A man and his machines
Antique collection will be on display next weekend
"I grew up in Minnesota. I grew up around a lot of farm equipment," he says, and he especially liked tractors.
He still does. He likes their looks. He likes their power. He likes what they do. He also looks at tractors and sees the shifting story of American agriculture.
"There was a farm on the border of Minnesota and North Dakota that was huge. They used 160 horses to pull their wagons, working in 80-horse shifts. Feeding the workers required a pig a day and a steer a week.
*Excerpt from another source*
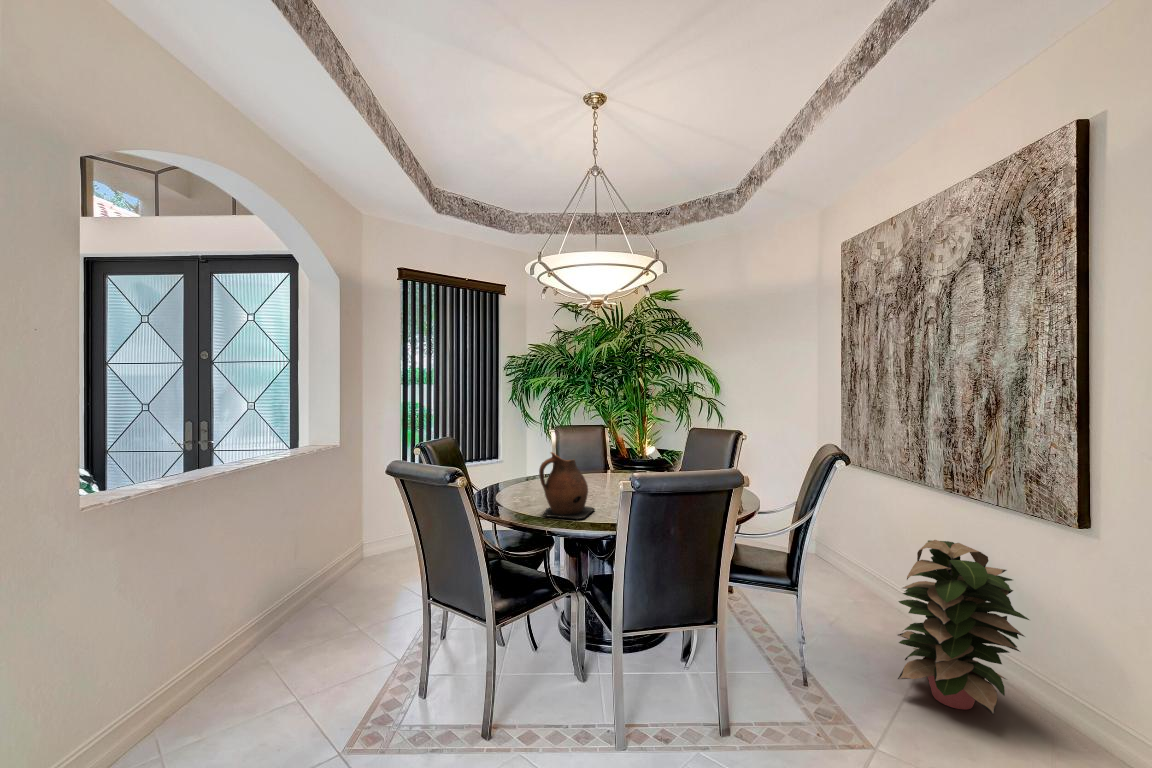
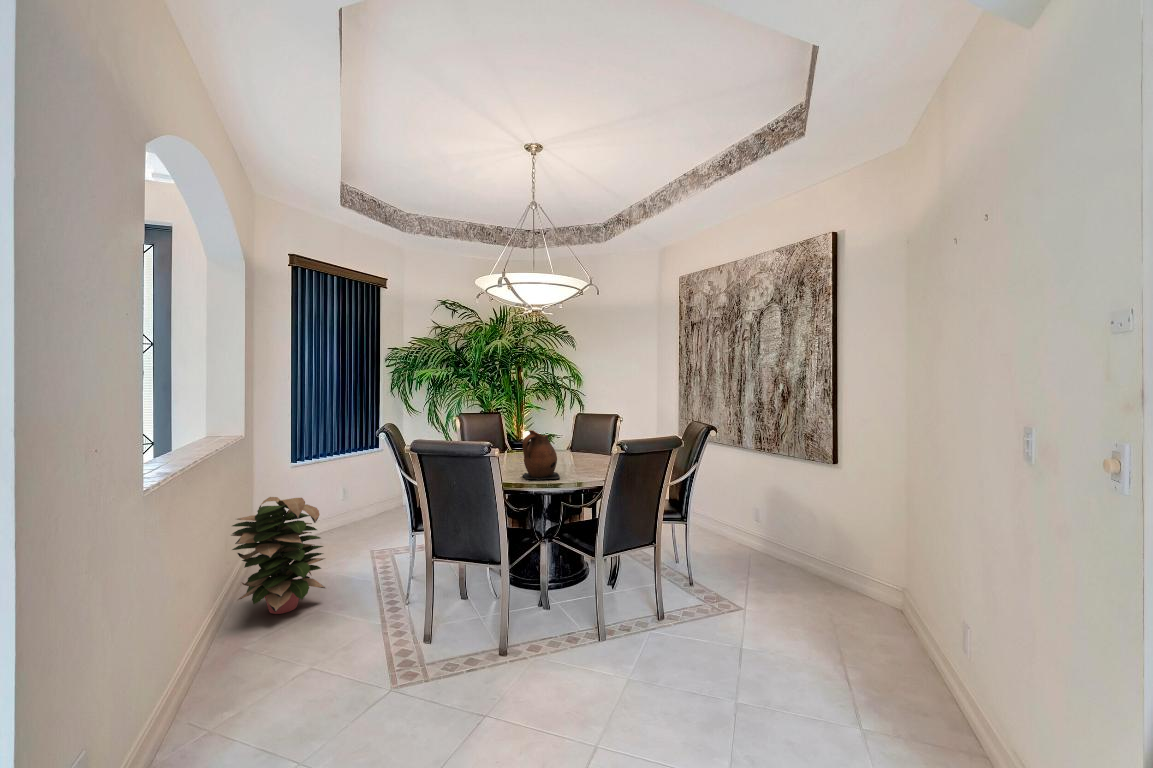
decorative plant: present [898,540,1029,714] -> present [231,497,325,614]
They bought one of these," he says, referring to a 1918 Rumley OilPull tractor, "and it practically eliminated all those workers, all those horses." That's what power can do.
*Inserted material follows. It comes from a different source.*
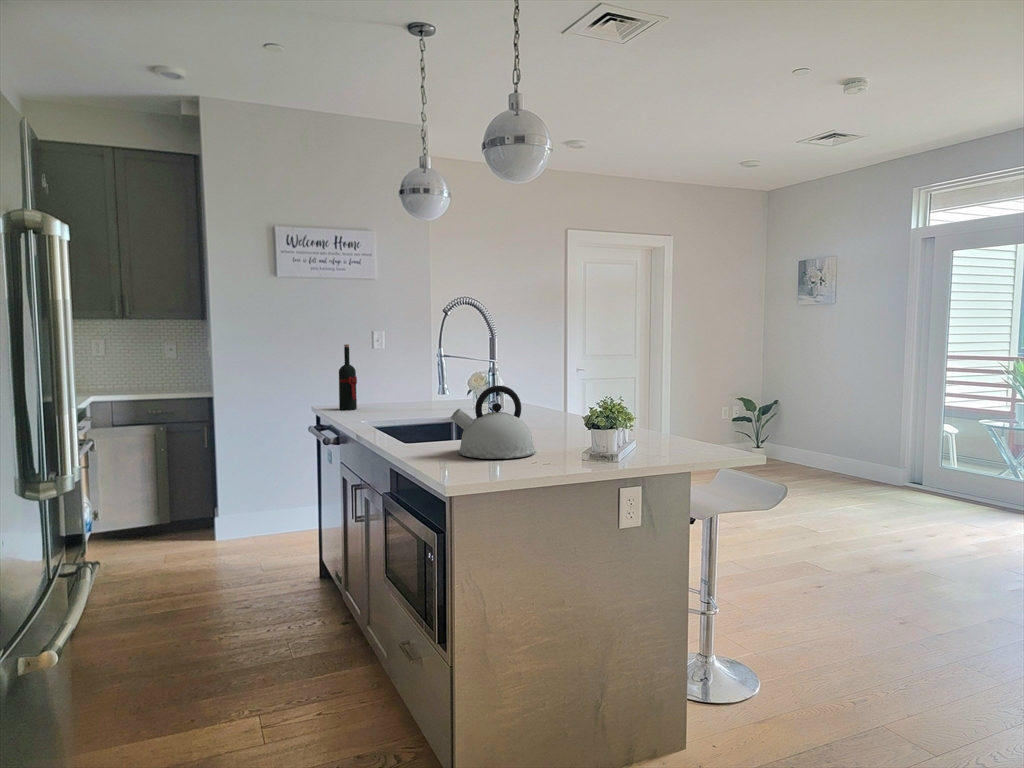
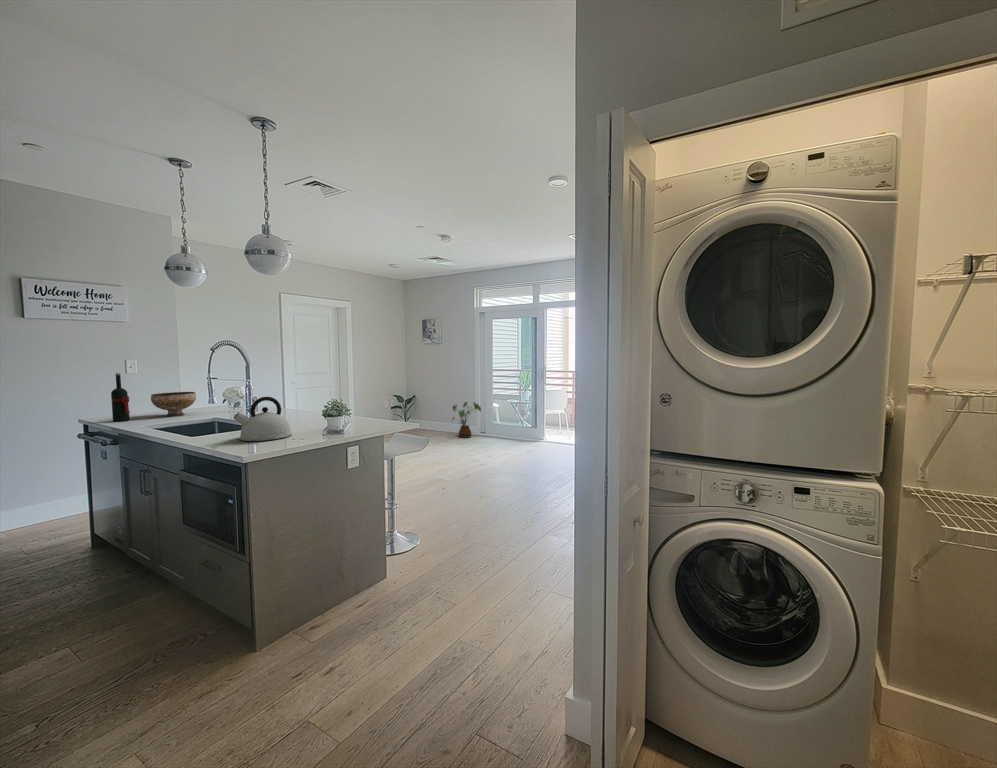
bowl: none [381,374,433,407] -> present [151,392,196,416]
house plant: none [848,417,916,489] -> present [452,402,481,438]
Erickson's tractor-collecting days started sometime back in the 1950s when he came across a 1918 Fordson tractor, which was sort of the Model-T of tractors: a small, economical machine that many farmers could afford.
Now Erickson has too many tractors to count, housed in buildings and scattered across the fields of his Wallsburg farm. John Deere, Waterloo Boy, Caterpillar, Harris, Titan he has them all, in endless variations. He even has a 1908 Hart Parr, a behemoth tractor that is extremely rare these days. "I got it in Arizona, but it came out of Haver, Mont." It's easy to tell he likes that Hart Parr.
His collections will be on display at his annual Antique Power Show, which will be held this year on June 8-10 at his farm.
The show will include not only a lot of his machines, but also working demonstrations of such things as hay-baling, plowing, lath millwork, shingle millwork, blacksmithing and more. There will be parades of vintage cars and trucks, tractor pulls, fly-bys of vintage aircraft and stagecoach rides. There will be live musical entertainment (Erickson also plays the guitar) and food. There will be a swap meet, and other collectors are invited to bring things to display. You can even camp on the grounds.
Members of antique-car clubs, antique-tractor clubs and other machine clubs will be on hand to help and to answer questions. "It's the best antique show, by far, in the state," says Erickson proudly.
"It's awesome," adds Lain Sidwell, one of Erickson's employees. "We work all year toward this weekend. But what's fun to see is the camaraderie that exists among all the friends in the clubs. And Dick has such a wealth of knowledge, and he's not afraid to share it. If you ask him something he doesn't know, which doesn't happen very often, he'll say, 'Let's go look it up together.' He's really something."